Small-cap companies are sometimes relying too much on the sell side, warns Ed Beal, senior investment manager at Aberdeen Asset Management and a judge for the inaugural IR Magazine Forum & Awards – Small Cap Europe.
He describes it as ‘disappointing’ when IR teams ‘see their role as communicating with the sell side and using that as a conduit to the market. Related to that we are uncomfortable with the notion of sell side-only events and capital market days.’
In fact, Beal says Aberdeen Asset Management, which has £312.1 bn ($431.2 bn) in assets under management, is ‘sometimes a little skeptical of the requirement for dedicated IR functions at smaller companies’ altogether. ‘The nature of these businesses often makes it a relatively simpler job for investors to develop a fulsome understanding of them,’ he tells IR Magazine.
Although many smaller companies rely on external IR – or completely outsource the IR function – Beal emphasizes the need to put the C-suite in meetings. ‘Executive managers should be able and willing to engage with investors: we see that as a fundamental part of their role and we have reservations where this is, in effect, outsourced to an IR department, be that internal or external.’
Small-cap management attends a greater percentage of investor meetings – 60 percent on average – than any other cap size, according to research from IR Magazine (see the soon-to-be published report Senior Management IR Practice.)
Direct engagement
That doesn’t mean IROs don’t have a role to play, Beal adds. ‘We accept that additional points of investor contact within a business should be a benefit to both the company and investors. We look to IR to provide us with the resource to develop a really thorough and detailed understanding of a business. To let us ask the ‘beginner’s questions’ as well as the deep dive detail. [But] we do not want to be directed to them to discuss strategy, for instance.’
What IROs should be doing, says Beal, is easing access to senior management, something he says Aberdeen would prefer was done directly rather than via a broker if possible. ‘We see value in IR departments that secure us the access to the executives we require, thereby [saving] us [from] having to go via the broker and allowing us to strengthen our direct relationship with the company,’ he explains.
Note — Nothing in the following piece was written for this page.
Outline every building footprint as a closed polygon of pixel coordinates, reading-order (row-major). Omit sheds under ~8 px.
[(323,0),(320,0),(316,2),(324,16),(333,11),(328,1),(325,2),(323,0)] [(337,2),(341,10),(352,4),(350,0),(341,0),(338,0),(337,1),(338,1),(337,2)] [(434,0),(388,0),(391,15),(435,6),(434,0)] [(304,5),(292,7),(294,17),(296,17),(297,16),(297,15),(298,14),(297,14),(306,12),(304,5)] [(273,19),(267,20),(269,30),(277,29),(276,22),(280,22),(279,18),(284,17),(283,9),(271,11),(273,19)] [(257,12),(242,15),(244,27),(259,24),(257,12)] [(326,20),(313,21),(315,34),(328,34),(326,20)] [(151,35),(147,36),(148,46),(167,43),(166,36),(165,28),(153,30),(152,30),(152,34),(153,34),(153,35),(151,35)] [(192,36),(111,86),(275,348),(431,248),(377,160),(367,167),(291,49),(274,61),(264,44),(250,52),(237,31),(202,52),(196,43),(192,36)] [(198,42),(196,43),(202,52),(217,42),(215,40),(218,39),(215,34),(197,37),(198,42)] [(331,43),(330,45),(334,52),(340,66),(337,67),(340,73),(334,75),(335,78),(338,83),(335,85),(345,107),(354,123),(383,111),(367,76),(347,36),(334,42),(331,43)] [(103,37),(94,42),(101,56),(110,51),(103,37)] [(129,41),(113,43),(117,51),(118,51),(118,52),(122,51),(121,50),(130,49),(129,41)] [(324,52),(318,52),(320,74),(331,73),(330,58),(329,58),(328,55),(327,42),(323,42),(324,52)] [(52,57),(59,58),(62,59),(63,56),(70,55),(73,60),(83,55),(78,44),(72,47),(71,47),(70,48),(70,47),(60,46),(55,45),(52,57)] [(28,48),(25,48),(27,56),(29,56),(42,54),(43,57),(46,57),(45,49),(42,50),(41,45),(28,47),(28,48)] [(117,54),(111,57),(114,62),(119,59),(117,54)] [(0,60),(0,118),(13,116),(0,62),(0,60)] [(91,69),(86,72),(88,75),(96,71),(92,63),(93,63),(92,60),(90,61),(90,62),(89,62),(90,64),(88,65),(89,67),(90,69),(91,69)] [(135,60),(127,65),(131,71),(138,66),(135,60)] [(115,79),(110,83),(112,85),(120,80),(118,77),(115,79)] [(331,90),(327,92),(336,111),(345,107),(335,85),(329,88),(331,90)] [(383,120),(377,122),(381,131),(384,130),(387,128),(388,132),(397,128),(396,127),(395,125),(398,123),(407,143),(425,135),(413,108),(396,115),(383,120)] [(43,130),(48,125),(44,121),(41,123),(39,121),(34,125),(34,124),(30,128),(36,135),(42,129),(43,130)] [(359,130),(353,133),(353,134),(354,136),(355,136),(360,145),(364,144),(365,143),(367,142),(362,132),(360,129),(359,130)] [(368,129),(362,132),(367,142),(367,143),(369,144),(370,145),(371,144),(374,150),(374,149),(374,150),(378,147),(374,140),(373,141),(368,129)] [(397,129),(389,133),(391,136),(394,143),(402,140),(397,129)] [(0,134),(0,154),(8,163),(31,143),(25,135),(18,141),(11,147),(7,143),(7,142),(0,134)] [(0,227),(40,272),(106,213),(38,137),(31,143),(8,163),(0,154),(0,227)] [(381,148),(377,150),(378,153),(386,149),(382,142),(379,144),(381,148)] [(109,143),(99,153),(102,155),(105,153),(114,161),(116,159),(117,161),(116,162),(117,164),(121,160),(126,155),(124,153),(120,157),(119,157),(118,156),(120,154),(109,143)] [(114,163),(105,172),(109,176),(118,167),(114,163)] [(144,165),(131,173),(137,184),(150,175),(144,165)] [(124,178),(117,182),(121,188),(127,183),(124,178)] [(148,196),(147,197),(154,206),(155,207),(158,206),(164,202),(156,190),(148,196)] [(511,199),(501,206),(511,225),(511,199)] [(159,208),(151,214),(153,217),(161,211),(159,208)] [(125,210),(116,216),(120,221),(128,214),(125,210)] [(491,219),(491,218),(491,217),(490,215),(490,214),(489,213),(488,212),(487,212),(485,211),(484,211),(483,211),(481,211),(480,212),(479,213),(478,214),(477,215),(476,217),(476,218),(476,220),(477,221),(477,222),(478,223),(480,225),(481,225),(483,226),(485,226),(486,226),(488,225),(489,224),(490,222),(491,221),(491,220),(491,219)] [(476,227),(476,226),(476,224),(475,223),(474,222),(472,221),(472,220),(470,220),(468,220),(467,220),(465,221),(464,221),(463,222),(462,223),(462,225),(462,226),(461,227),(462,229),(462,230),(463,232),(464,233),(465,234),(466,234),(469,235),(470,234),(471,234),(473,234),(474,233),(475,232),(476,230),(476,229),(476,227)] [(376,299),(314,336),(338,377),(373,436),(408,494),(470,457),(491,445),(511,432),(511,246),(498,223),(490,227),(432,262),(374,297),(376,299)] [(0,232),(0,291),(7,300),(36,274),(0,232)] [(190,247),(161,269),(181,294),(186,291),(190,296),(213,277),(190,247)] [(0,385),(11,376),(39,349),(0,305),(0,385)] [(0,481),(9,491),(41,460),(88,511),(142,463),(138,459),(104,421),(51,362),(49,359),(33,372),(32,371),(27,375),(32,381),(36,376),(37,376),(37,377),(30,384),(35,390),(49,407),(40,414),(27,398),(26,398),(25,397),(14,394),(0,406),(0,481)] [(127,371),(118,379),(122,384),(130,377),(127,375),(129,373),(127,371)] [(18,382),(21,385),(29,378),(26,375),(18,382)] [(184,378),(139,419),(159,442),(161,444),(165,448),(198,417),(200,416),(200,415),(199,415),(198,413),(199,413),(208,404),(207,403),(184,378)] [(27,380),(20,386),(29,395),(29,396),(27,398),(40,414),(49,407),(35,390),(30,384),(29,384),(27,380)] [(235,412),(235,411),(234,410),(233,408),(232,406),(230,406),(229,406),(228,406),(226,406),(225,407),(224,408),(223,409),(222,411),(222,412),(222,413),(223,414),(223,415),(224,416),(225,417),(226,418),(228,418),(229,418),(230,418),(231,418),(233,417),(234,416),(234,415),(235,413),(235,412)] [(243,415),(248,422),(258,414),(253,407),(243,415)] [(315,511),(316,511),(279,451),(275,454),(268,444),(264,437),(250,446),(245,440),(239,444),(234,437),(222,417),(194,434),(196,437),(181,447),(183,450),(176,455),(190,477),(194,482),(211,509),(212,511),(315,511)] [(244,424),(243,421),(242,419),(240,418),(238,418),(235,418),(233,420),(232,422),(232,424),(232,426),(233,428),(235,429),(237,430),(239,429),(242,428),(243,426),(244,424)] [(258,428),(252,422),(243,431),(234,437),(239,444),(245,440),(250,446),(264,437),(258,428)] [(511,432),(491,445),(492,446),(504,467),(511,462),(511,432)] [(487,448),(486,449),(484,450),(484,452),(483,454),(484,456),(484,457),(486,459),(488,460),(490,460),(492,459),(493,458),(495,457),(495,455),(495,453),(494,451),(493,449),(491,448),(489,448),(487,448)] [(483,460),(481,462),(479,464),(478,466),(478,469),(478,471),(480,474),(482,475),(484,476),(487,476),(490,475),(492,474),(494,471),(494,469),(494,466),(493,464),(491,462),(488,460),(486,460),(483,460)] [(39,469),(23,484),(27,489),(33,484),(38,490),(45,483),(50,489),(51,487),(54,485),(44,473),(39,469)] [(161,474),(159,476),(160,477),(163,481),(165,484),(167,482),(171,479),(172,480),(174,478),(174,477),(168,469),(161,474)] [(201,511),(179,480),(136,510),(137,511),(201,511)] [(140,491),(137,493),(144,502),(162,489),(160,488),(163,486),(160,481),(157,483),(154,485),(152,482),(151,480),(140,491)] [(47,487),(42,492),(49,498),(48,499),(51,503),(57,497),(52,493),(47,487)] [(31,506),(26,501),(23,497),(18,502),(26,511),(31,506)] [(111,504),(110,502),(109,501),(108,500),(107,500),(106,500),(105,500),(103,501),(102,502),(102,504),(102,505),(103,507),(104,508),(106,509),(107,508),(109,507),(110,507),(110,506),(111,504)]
Beal would also prefer a direct conversation with companies rather than the surveys he says are often ‘undertaken by external parties at the behest of IR’, which he says tend to be too generic to be useful: ‘The opportunity to give a nuanced answer is missing and we’d rather speak with the company directly.’
Another area Beal sees as a key element of the small-cap IR role is in communicating the different requirements and perspectives of various investors – and ‘what can seem a complicated and often contradictory set of messages’ – to senior management and the board.
Small-cap challenges
A key challenge for European small-cap companies, says Beal, is the ‘perennial issue of them being viewed as inherently riskier than their larger counterparts. While a leftfield event can have a significant impact on a small company, the perception that they are as an asset class riskier is, to our mind, misplaced.’
What small-cap companies need to be doing is better communicating the message that they’re not inherently riskier, says Beal. ‘Allied to this is the fact that small companies are, out of both necessity and opportunity, more internationalized than they have ever been and this should be a more attractive proposition to investors,’ he notes. ‘Again, this needs communicating.’
Finally, he notes that rising interest rates across the region could be an issue. ’Whereas traditionally that would signal economic recovery and a likely more favorable environment for small caps, this time the companies have had the share price recovery – and, to a degree, the trading recovery – ahead of the interest rate cycle,’ he explains. ‘Therefore, rising interest rates could have a negative effect if they presage a risk-off mentality among investors that assume the end of the recovery period is getting closer.’